Problem -
Extract the lines of the listing from the line containing "Az árvízi mentés" through the end of the listing, both ends included, and reproduce them verbatim. Leave the pictures out of your answer.

Start of Given entries

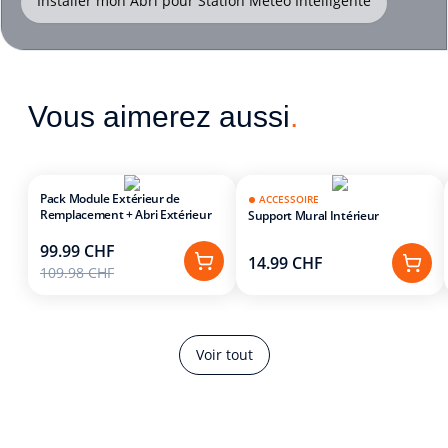
Installer mon Abri pour Station Météo Intelligente
Vous aimerez aussi
.
Pack Module Extérieur de
ACCESSOIRE
Remplacement + Abri Extérieur
Support Mural Intérieur
99.99 CHF
14.99 CHF
109.98 CHF
Voir tout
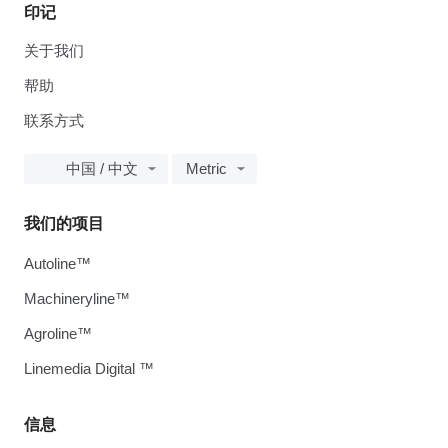
印记
关于我们
帮助
联系方式
中国 / 中文
Metric
我们的项目
Autoline™
Machineryline™
Agroline™
Linemedia Digital ™
信息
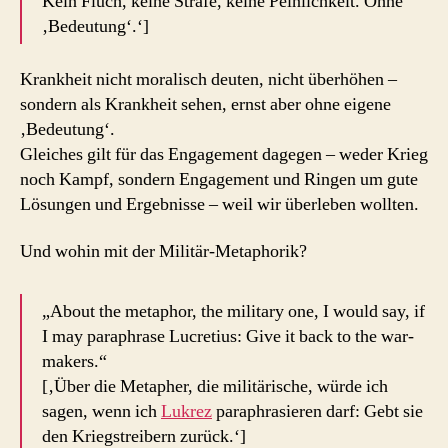
Kein Fluch, keine Strafe, keine Peinlichkeit. Ohne
‚Bedeutung‘.‘]
Krankheit nicht moralisch deuten, nicht überhöhen –
sondern als Krankheit sehen, ernst aber ohne eigene
‚Bedeutung‘.
Gleiches gilt für das Engagement dagegen – weder Krieg
noch Kampf, sondern Engagement und Ringen um gute
Lösungen und Ergebnisse – weil wir überleben wollten.
Und wohin mit der Militär-Metaphorik?
„About the metaphor, the military one, I would say, if
I may paraphrase Lucretius: Give it back to the war-
makers.“
[‚Über die Metapher, die militärische, würde ich
sagen, wenn ich
Lukrez
paraphrasieren darf: Gebt sie
den Kriegstreibern zurück.‘]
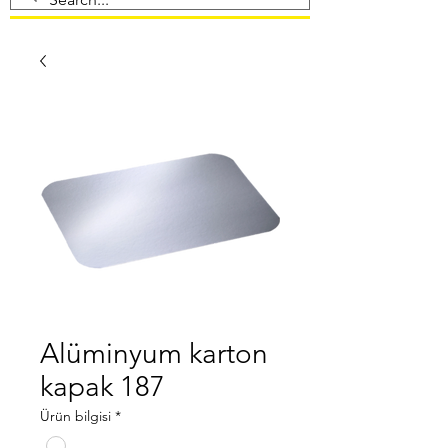
Alüminyum karton
kapak 187
Ürün bilgisi
*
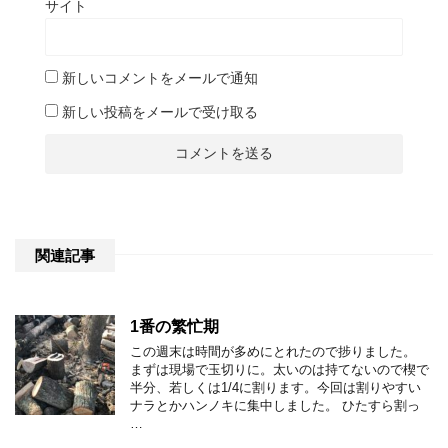
サイト
新しいコメントをメールで通知
新しい投稿をメールで受け取る
関連記事
1番の繁忙期
この週末は時間が多めにとれたので捗りました。
まずは現場で玉切りに。太いのは持てないので楔で
半分、若しくは1/4に割ります。今回は割りやすい
ナラとかハンノキに集中しました。 ひたすら割っ
…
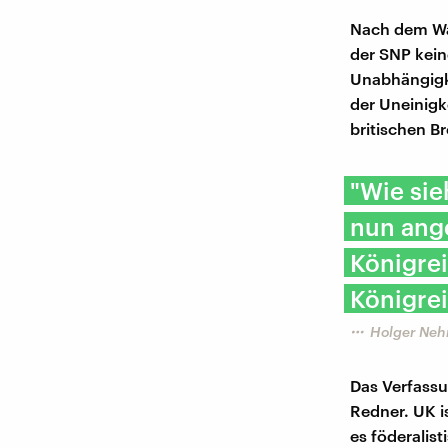
Nach dem Wah
der SNP kein
Unabhängigke
der Uneinigk
britischen Br
"Wie sie
nun ange
Königrei
Königre
Holger Nehri
Das Verfassu
Redner. UK is
es föderalis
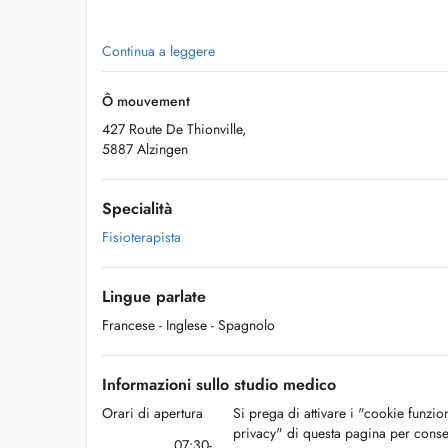
Continua a leggere
Ô mouvement
427 Route De Thionville,
5887 Alzingen
Specialità
Fisioterapista
Lingue parlate
Francese
- Inglese
- Spagnolo
Informazioni sullo studio medico
Orari di apertura
Si prega di attivare i "cookie funzio
privacy" di questa pagina per conse
07:30-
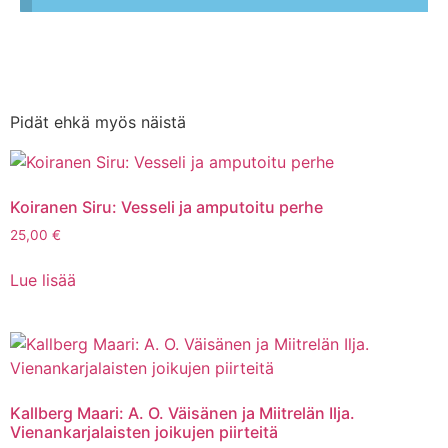
Pidät ehkä myös näistä
Koiranen Siru: Vesseli ja amputoitu perhe
25,00
€
Lue lisää
Kallberg Maari: A. O. Väisänen ja Miitrelän Ilja.
Vienankarjalaisten joikujen piirteitä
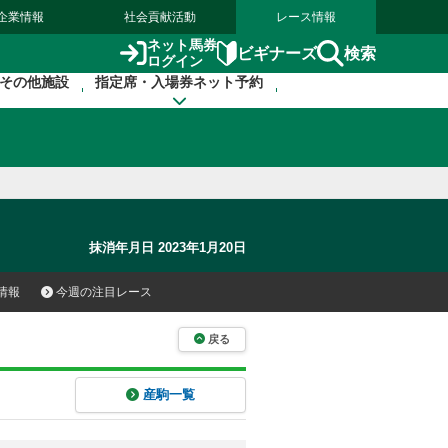
企業情報
社会貢献活動
レース情報
ネット馬券
検索
ビギナーズ
ログイン
その他施設
指定席・入場券ネット予約
抹消年月日 2023年1月20日
情報
今週の注目レース
戻る
産駒一覧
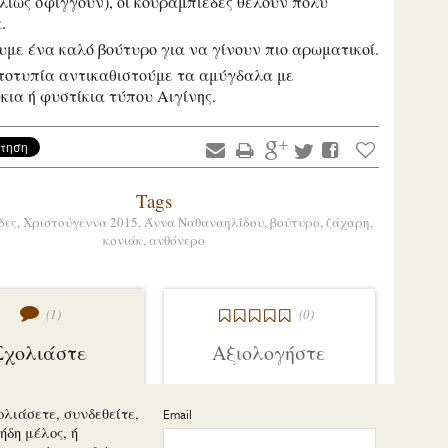
λλιώς σφίγγουν), οι κουραμπιέδες θέλουν πολύ
α.
υμε ένα καλό βούτυρο για να γίνουν πιο αρωματικοί.
τοτυπία αντικαθιστούμε τα αμύγδαλα με
κια ή φυστίκια τύπου Αιγίνης.
Tags
δες,
Χριστούγεννα 2015,
Άννα Ναθαναηλίδου,
βούτυρο,
ζάχαρη,
κονιάκ,
ανθόνερο
(1)
(0)
Σχολιάστε
Αξιολογήστε
ολιάσετε, συνδεθείτε,
Email
ήδη μέλος, ή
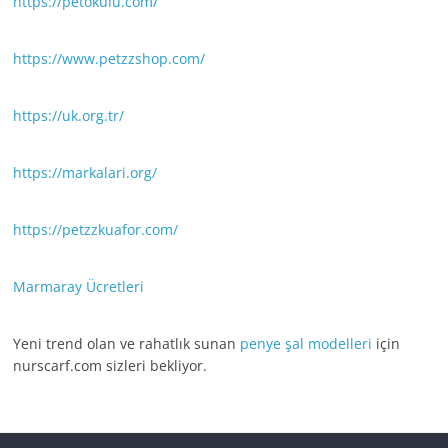
https://petokulu.com/
https://www.petzzshop.com/
https://uk.org.tr/
https://markalari.org/
https://petzzkuafor.com/
Marmaray Ücretleri
Yeni trend olan ve rahatlık sunan
penye şal modelleri
için
nurscarf.com sizleri bekliyor.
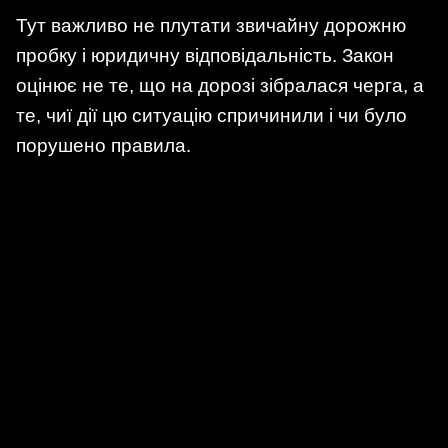
Тут важливо не плутати звичайну дорожню
пробку і юридичну відповідальність. Закон
оцінює не те, що на дорозі зібралася черга, а
те, чиї дії цю ситуацію спричинили і чи було
порушено правила.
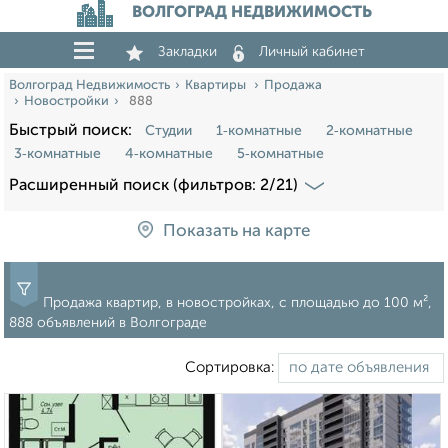
ВОЛГОГРАД НЕДВИЖИМОСТЬ
Закладки
Личный кабинет
Волгоград Недвижимость
Квартиры
Продажа
Новостройки
888
Быстрый поиск:
Студии
1‑комнатные
2‑комнатные
3‑комнатные
4‑комнатные
5‑комнатные
Расширенный поиск (фильтров: 2/21)
Показать на карте
Продажа квартир, в новостройках, c площадью до 100 м²,
888 объявлений в Волгограде
Сортировка:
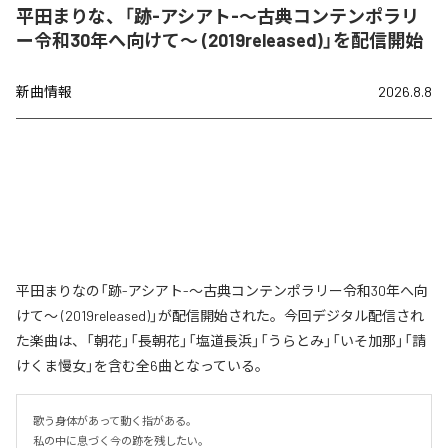
平田まりな、「跡-アシアト-〜古典コンテンポラリ
ー令和30年へ向けて〜 (2019released)」を配信開始
新曲情報
2026.8.8
平田まりなの「跡-アシアト-〜古典コンテンポラリー令和30年へ向
けて〜 (2019released)」が配信開始された。今回デジタル配信され
た楽曲は、「朝花」「長朝花」「塩道長浜」「うらとみ」「いそ加那」「請
けくま慢女」を含む全6曲となっている。
歌う身体があって動く指がある。

私の中に息づく今の跡を残したい。
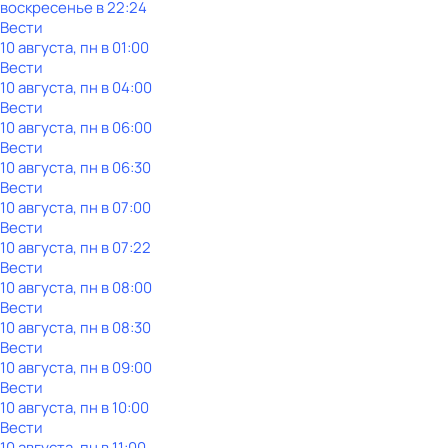
воскресенье
в
22:24
Вести
10 августа, пн в 01:00
Вести
10 августа, пн в 04:00
Вести
10 августа, пн в 06:00
Вести
10 августа, пн в 06:30
Вести
10 августа, пн в 07:00
Вести
10 августа, пн в 07:22
Вести
10 августа, пн в 08:00
Вести
10 августа, пн в 08:30
Вести
10 августа, пн в 09:00
Вести
10 августа, пн в 10:00
Вести
10 августа, пн в 11:00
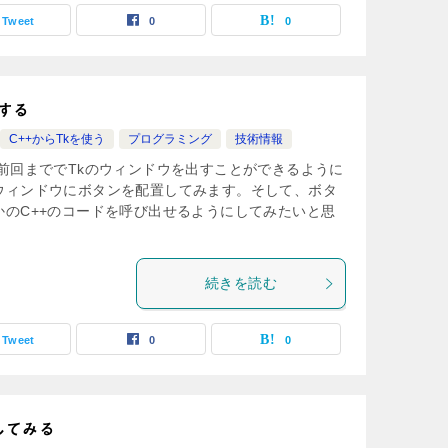
Tweet
0
0
する
C++からTkを使う
プログラミング
技術情報
前回まででTkのウィンドウを出すことができるように
ウィンドウにボタンを配置してみます。そして、ボタ
かのC++のコードを呼び出せるようにしてみたいと思
続きを読む
Tweet
0
0
解してみる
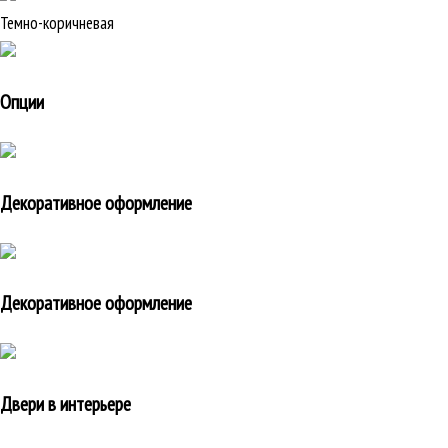
Темно-коричневая
Опции
Декоративное оформление
Декоративное оформление
Двери в интерьере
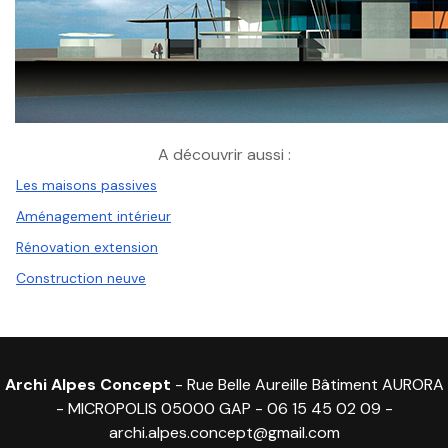
A découvrir aussi :
Les maisons passives
Aménagement intérieur
Rénovation extension
Construction neuve
Archi Alpes Concept
- Rue Belle Aureille Bâtiment AURORA
- MICROPOLIS 05000 GAP -
06 15 45 02 09
-
archi.alpes.concept@gmail.com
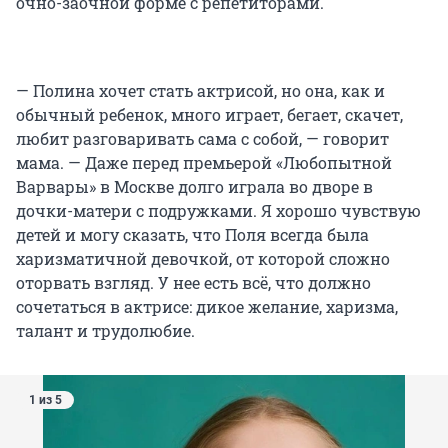
очно-заочной форме с репетиторами.
— Полина хочет стать актрисой, но она, как и
обычный ребенок, много играет, бегает, скачет,
любит разговаривать сама с собой, — говорит
мама. — Даже перед премьерой «Любопытной
Варвары» в Москве долго играла во дворе в
дочки-матери с подружками. Я хорошо чувствую
детей и могу сказать, что Поля всегда была
харизматичной девочкой, от которой сложно
оторвать взгляд. У нее есть всё, что должно
сочетаться в актрисе: дикое желание, харизма,
талант и трудолюбие.
1 из 5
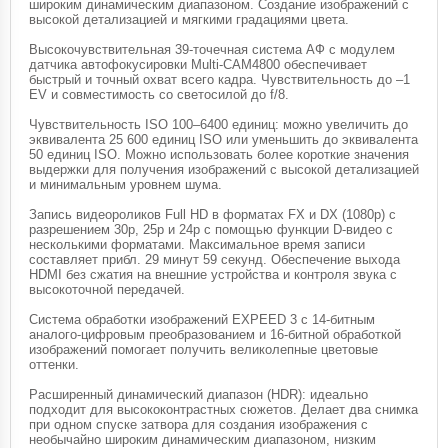
широким динамическим диапазоном. Создание изображений с
высокой детализацией и мягкими градациями цвета.
Высокочувствительная 39-точечная система АФ с модулем
датчика автофокусировки Multi-CAM4800 обеспечивает
быстрый и точный охват всего кадра. Чувствительность до –1
EV и совместимость со светосилой до f/8.
Чувствительность ISO 100–6400 единиц: можно увеличить до
эквивалента 25 600 единиц ISO или уменьшить до эквивалента
50 единиц ISO. Можно использовать более короткие значения
выдержки для получения изображений с высокой детализацией
и минимальным уровнем шума.
Запись видеороликов Full HD в форматах FX и DX (1080p) с
разрешением 30p, 25p и 24p с помощью функции D-видео с
несколькими форматами. Максимальное время записи
составляет прибл. 29 минут 59 секунд. Обеспечение выхода
HDMI без сжатия на внешние устройства и контроля звука с
высокоточной передачей.
Система обработки изображений EXPEED 3 с 14-битным
аналого-цифровым преобразованием и 16-битной обработкой
изображений помогает получить великолепные цветовые
оттенки.
Расширенный динамический диапазон (HDR): идеально
подходит для высококонтрастных сюжетов. Делает два снимка
при одном спуске затвора для создания изображения с
необычайно широким динамическим диапазоном, низким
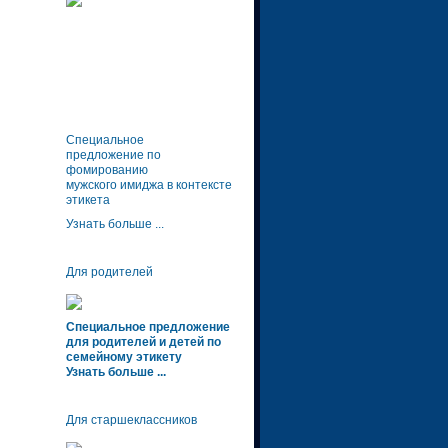
Специальное
предложение по
фомированию
мужского имиджа в контексте
этикета
Узнать больше ...
Для родителей
Специальное предложение
для родителей и детей по
семейному этикету
Узнать больше ...
Для старшеклассников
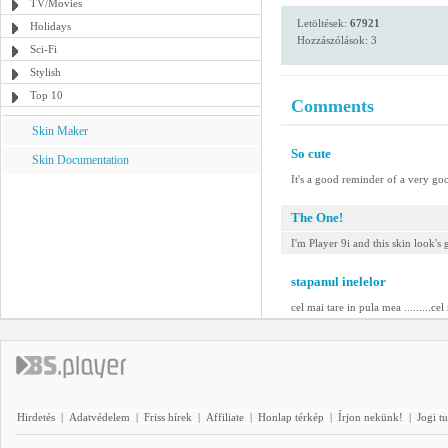
TV/Movies
Letöltések:
67921
Holidays
Hozzászólások: 3
Sci-Fi
Stylish
Top 10
Comments
Skin Maker
So cute
Skin Documentation
It's a good reminder of a very go
The One!
I'm Player 9i and this skin look'
stapanul inelelor
cel mai tare in pula mea .........cel
Hirdetés
|
Adatvédelem
|
Friss hírek
|
Affiliate
|
Honlap térkép
|
Írjon nekünk!
|
Jogi t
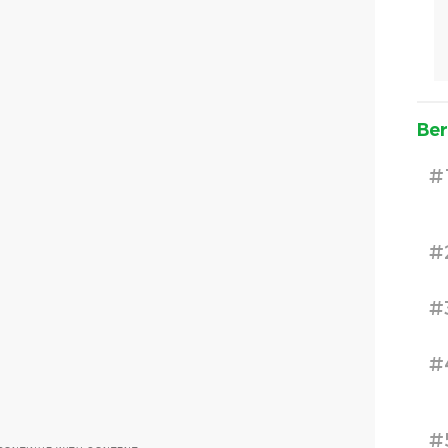
Ber
#
#
#
#
#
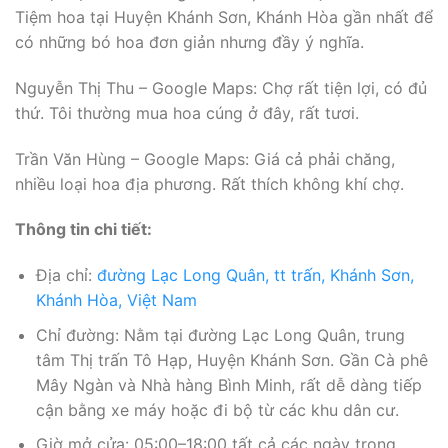
Tiệm hoa tại Huyện Khánh Sơn, Khánh Hòa gần nhất để
có những bó hoa đơn giản nhưng đầy ý nghĩa.
Nguyễn Thị Thu – Google Maps: Chợ rất tiện lợi, có đủ
thứ. Tôi thường mua hoa cúng ở đây, rất tươi.
Trần Văn Hùng – Google Maps: Giá cả phải chăng,
nhiều loại hoa địa phương. Rất thích không khí chợ.
Thông tin chi tiết:
Địa chỉ:
đường Lạc Long Quân, tt trấn, Khánh Sơn,
Khánh Hòa, Việt Nam
Chỉ đường: Nằm tại đường Lạc Long Quân, trung
tâm Thị trấn Tô Hạp, Huyện Khánh Sơn. Gần Cà phê
Mây Ngàn và Nhà hàng Bình Minh, rất dễ dàng tiếp
cận bằng xe máy hoặc đi bộ từ các khu dân cư.
Giờ mở cửa: 05:00–18:00 tất cả các ngày trong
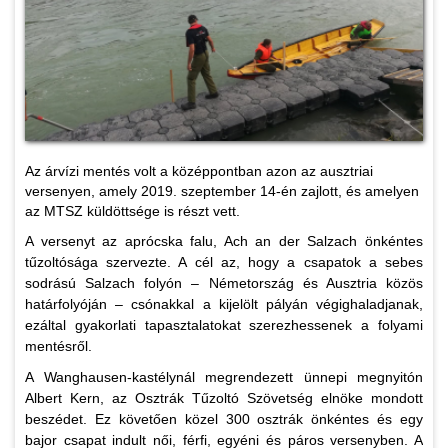
Az árvízi mentés volt a középpontban azon az ausztriai
versenyen, amely 2019. szeptember 14-én zajlott, és amelyen
az MTSZ küldöttsége is részt vett.
A versenyt az aprócska falu, Ach an der Salzach önkéntes
tűzoltósága szervezte. A cél az, hogy a csapatok a sebes
sodrású Salzach folyón – Németország és Ausztria közös
határfolyóján – csónakkal a kijelölt pályán végighaladjanak,
ezáltal gyakorlati tapasztalatokat szerezhessenek a folyami
mentésről.
A Wanghausen-kastélynál megrendezett ünnepi megnyitón
Albert Kern, az Osztrák Tűzoltó Szövetség elnöke mondott
beszédet. Ez követően közel 300 osztrák önkéntes és egy
bajor csapat indult női, férfi, egyéni és páros versenyben. A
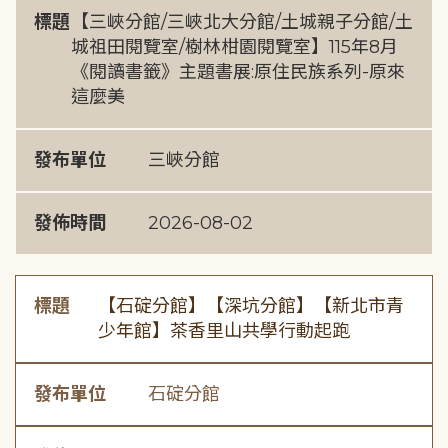
標題
【三峽分館/三峽北大分館/土城親子分館/土
城祖田閱覽室/樹林柑園閱覽室】115年8月
《閱讀書籤》主題書展:原住民族系列-原來
這麼美
發布單位
三峽分館
發佈時間
2026-08-02
標題
【石碇分館】【深坑分館】【新北市青
少年館】茶香里山共學行動起跑
發布單位
石碇分館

End of Given entries

Answer for the task -
Az árvízi mentés volt a középpontban azon az ausztriai
versenyen, amely 2019. szeptember 14-én zajlott, és amelyen
az MTSZ küldöttsége is részt vett.
A versenyt az aprócska falu, Ach an der Salzach önkéntes
tűzoltósága szervezte. A cél az, hogy a csapatok a sebes
sodrású Salzach folyón – Németország és Ausztria közös
határfolyóján – csónakkal a kijelölt pályán végighaladjanak,
ezáltal gyakorlati tapasztalatokat szerezhessenek a folyami
mentésről.
A Wanghausen-kastélynál megrendezett ünnepi megnyitón
Albert Kern, az Osztrák Tűzoltó Szövetség elnöke mondott
beszédet. Ez követően közel 300 osztrák önkéntes és egy
bajor csapat indult női, férfi, egyéni és páros versenyben. A
標題
【三峽分館/三峽北大分館/土城親子分館/土
城祖田閱覽室/樹林柑園閱覽室】115年8月
《閱讀書籤》主題書展:原住民族系列-原來
這麼美
發布單位
三峽分館
發佈時間
2026-08-02
標題
【石碇分館】【深坑分館】【新北市青
少年館】茶香里山共學行動起跑
發布單位
石碇分館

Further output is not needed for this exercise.